Authors: Gábor Rétvári, János Tapolcai, Attila Korösi, András Majdán, Zalán Heszberger
Presenter: Gábor Rétvári
Background and motivation:
IP forwarding state is ever increasing and is an attractive problem that the authors use to evangelize the idea of compressed data structures, which can be used to better design IP forwarding tables. IP forwarding table compression is well studied, but the abstractions especially, compressed data structures are very interesting to study.
Key goal: Introducing compressed data structures to the networking community !
Simple encoding strings are not memory efficient, but searchable and accessible.
Huffman coding, on the other hand, uses symbol frequency and variable length coding => there is no fast access to symbols and are not search friendly. A possible solution is to build index, but that could be expensive.
The authors employ wavelet trees, which comprises of
- Indexing + Huffman encoding
- stores bitmap at each level
This allows searching by traversing the branches of the tree. "Succinct bitstring indexes" allow access or rank queries in O(1), eg. finding 3rd symbol in the bit-string. Also, they stores only the bitmaps at each level and each symbol is stored with its Huffman code => size is similar to Huffman, but faster access !
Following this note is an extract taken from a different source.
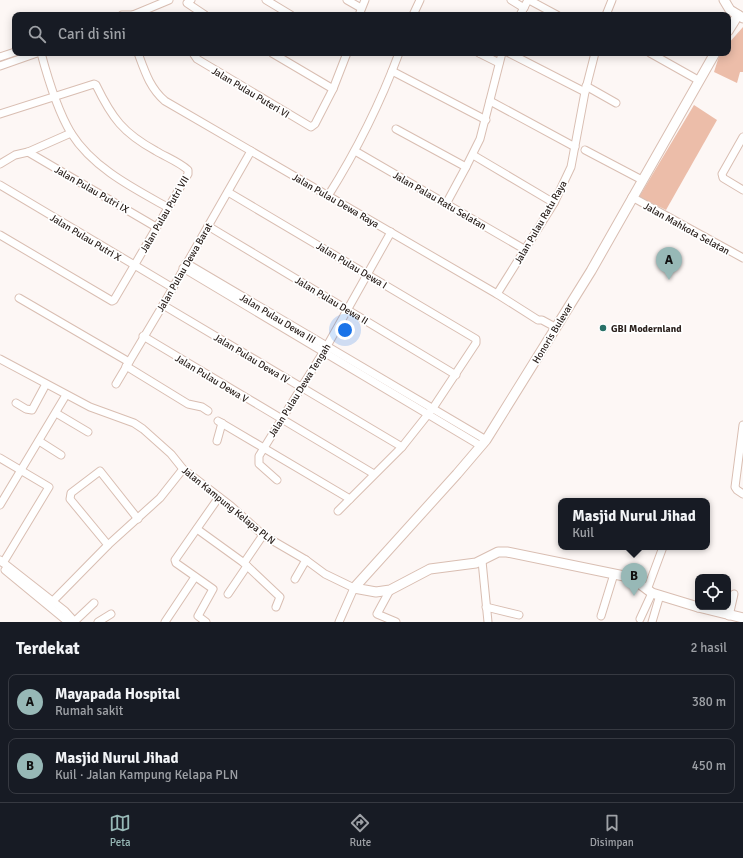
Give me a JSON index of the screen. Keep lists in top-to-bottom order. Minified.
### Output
{"streets":{"street":["Jalan Pulau Puteri VI","Jalan Pulau Putri IX","Jalan Pulau Dewa Raya","Jalan Palau Ratu Selatan","Jalan Pulau Putri VII","Jalan Pulau Ratu Raya","Jalan Mahkota Selatan","Jalan Pulau Putri X","Jalan Pulau Dewa I","Jalan Pulau Dewa Barat","Jalan Pulau Dewa II","Jalan Pulau Dewa III","Honoris Bulevar","Jalan Pulau Dewa IV","Jalan Pulau Dewa V","Jalan Pulau Dewa Tengah","Jalan Kampung Kelapa PLN"]},"crossings":[["Jalan Pulau Putri IX","Jalan Pulau Putri VII"],["Jalan Pulau Dewa Raya","Jalan Pulau Ratu Raya"],["Jalan Pulau Dewa Raya","Jalan Pulau Dewa Barat"],["Jalan Pulau Dewa Raya","Honoris Bulevar"],["Jalan Pulau Dewa Raya","Jalan Pulau Dewa Tengah"],["Jalan Palau Ratu Selatan","Jalan Pulau Ratu Raya"],["Jalan Pulau Putri VII","Jalan Pulau Putri X"],["Jalan Mahkota Selatan","Honoris Bulevar"],["Jalan Pulau Putri X","Jalan Pulau Dewa Barat"],["Jalan Pulau Dewa I","Jalan Pulau Dewa Barat"],["Jalan Pulau Dewa I","Jalan Pulau Dewa II"],["Jalan Pulau Dewa I","Jalan Pulau Dewa Tengah"],["Jalan Pulau Dewa Barat","Jalan Pulau Dewa II"],["Jalan Pulau Dewa Barat","Jalan Pulau Dewa III"],["Jalan Pulau Dewa Barat","Jalan Pulau Dewa IV"],["Jalan Pulau Dewa Barat","Jalan Pulau Dewa V"],["Jalan Pulau Dewa II","Jalan Pulau Dewa Tengah"],["Jalan Pulau Dewa III","Honoris Bulevar"],["Jalan Pulau Dewa III","Jalan Pulau Dewa Tengah"],["Honoris Bulevar","Jalan Kampung Kelapa PLN"],["Jalan Pulau Dewa IV","Jalan Pulau Dewa Tengah"],["Jalan Pulau Dewa V","Jalan Pulau Dewa Tengah"]],"places":["GBI Modernland"],"page":{"search":"Cari di sini","pins":["A","B"],"popup":["Masjid Nurul Jihad","Kuil"],"heading":["Terdekat","2 hasil"],"list":[{"mark":"A","name":"Mayapada Hospital","note":"Rumah sakit","value":"380 m"},{"mark":"B","name":"Masjid Nurul Jihad","note":"Kuil · Jalan Kampung Kelapa PLN","value":"450 m"}],"nav":["Peta","Rute","Disimpan"]}}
Compressed data structures:
- Compression need not sacrifice fast access
- No space time tradeoff
- Stores information in a bounded space and allows fast in-place search/access as well
IP forwarding information base (FIB)
- Fundamental data structure
- large in size
A good use case for compressed data structures !
- Trie structures are excellent for FIBs
- Prefix tree forms, but are expensive
Compression of FIBs are currently done using pointer machine schemes
- IP FIBs are very regular - results in a entropy bound that is smaller than the theoretical limit !
- FIBs can be encoded with just 2-6 bits per prefix - smaller memory as well.
- allows 100,000 of updates per sec
Compressed data structures are feasible for problems in the networking domain.
Predictable, compression does not mean slow!
Might sometimes be faster than conventional approaches !!
Q: Other applications?
A: FIB is just a use case, many other like MPLS or BGPs can potentially use this - anything that requires large memory can benefit.
Q: This approach adds sensitivity to change when compression is performed. What is the author's comment on that ?
A: Understanding regularity is key to see if redundancy is inherent to the problem or not. If so, then compression can be very useful. For e.g., in IP-FIB, the entropy does not change significantly.
Q: The applicability of this solution is context based - what are the challenges?
A: It is open whether compression can be effective or not for a problem. Not enough data at moment to measure effectiveness as of now.
PS. There was a question on the entropy of look-ups that wasn't quite clear.